On April 22, the long awaited, career-spanning retrospective of Georgia O’Keeffe will open at the Art Gallery of Ontario. Here is a very brief biography of the artist.
ABOVE: Georgia O’Keeffe, Jimson Weed, 1936, oil on canvas, 70 x 83.5 inches
Born in the tiny town of Sun Prairie, Wisconsin in 1887, Georgia O’Keeffe decided at an early age that she was an artist, and after training with a local watercolorist, she left the state of Wisconsin and enrolled at the School of the Art Institute of Chicago in 1905.

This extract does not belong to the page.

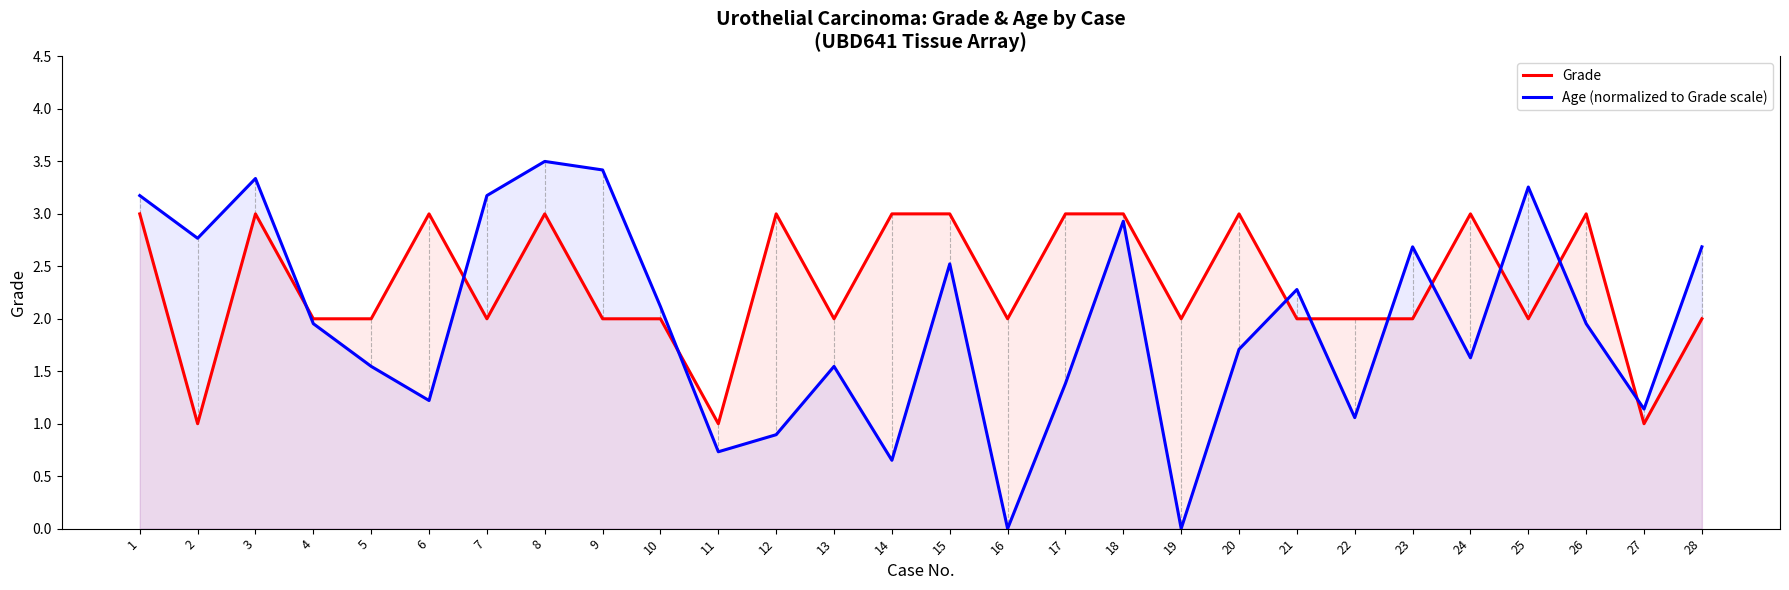

Reading left to right, transcribe all the data shown in this chart.

Grade: 1=3.0	2=1.0	3=3.0	4=2.0	5=2.0	6=3.0	7=2.0	8=3.0	9=2.0	10=2.0	11=1.0	12=3.0	13=2.0	14=3.0	15=3.0	16=2.0	17=3.0	18=3.0	19=2.0	20=3.0	21=2.0	22=2.0	23=2.0	24=3.0	25=2.0	26=3.0	27=1.0	28=2.0
Age (normalized to Grade scale): 1=3.2	2=2.8	3=3.3	4=2.0	5=1.5	6=1.2	7=3.2	8=3.5	9=3.4	10=2.1	11=0.7	12=0.9	13=1.5	14=0.7	15=2.5	16=0.0	17=1.4	18=2.9	19=0.0	20=1.7	21=2.3	22=1.1	23=2.7	24=1.6	25=3.3	26=2.0	27=1.1	28=2.7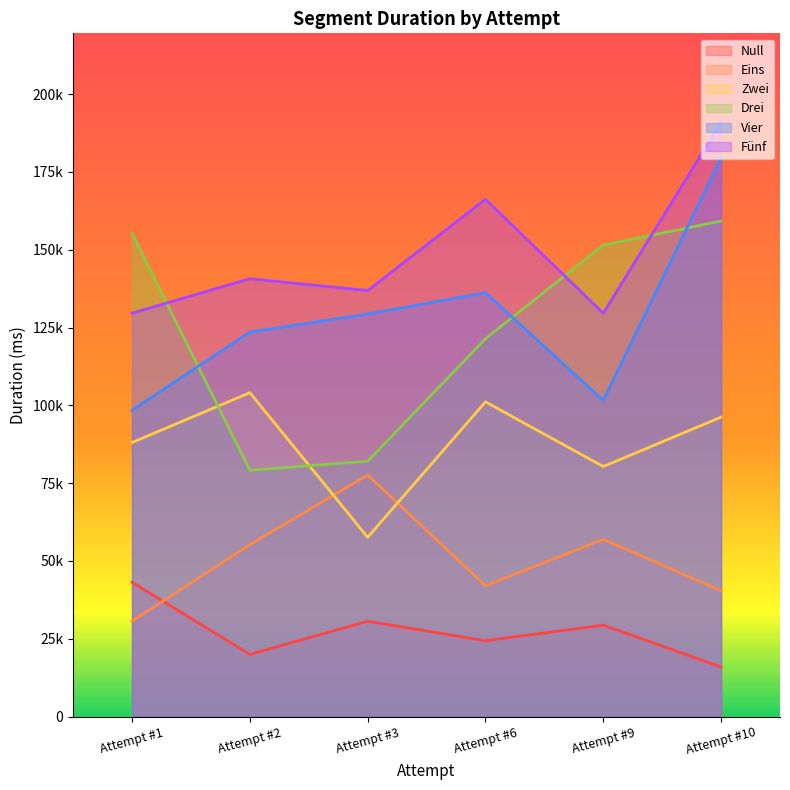

Which series has the largest total across all categories?

Fünf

Although a great student, her time in Chicago was cut short by typhoid fever, so in 1907 she resettled in New York City and attended the Art Students League. While there, she continued to excel and was awarded a scholarship to the League’s summer school, but once again, her studies were cut short – this time do to a lack of funds. After briefly working as a commercial artist, she moved with her family to Charlottesville, Virginia and quit painting for the next four years.
In 1911, she began teaching at an all-girls prep school, and in 1912, she enrolled in courses at the University of Virginia. While there, her personal style began to take shape.
In 1918, after a series of teaching jobs, she once again moved to New York City, this time with the financial support of photographer, and future husband, Alfred Stieglitz. During this time, she captured the city skyline, and began painting what she’s best known for today, flowers.
In the late twenties, she began splitting her time between New York and New Mexico, and in addition to flowers, began painting the desert landscape, often with skulls floating on the horizon. By now, she was a famous artist.
Throughout her long career, she was plagued with a series of ailments, and in the 1970’s began losing her eyesight to macular degeneration. Nonetheless, she kept painting until her death in 1986 at the age of 98.
In the years since her death, Georgia O’Keeffe has remained a much loved and critically celebrated artist. Her work can be found in numerous galleries around the world including a museum that bears her name in Santa Fe, New Mexico.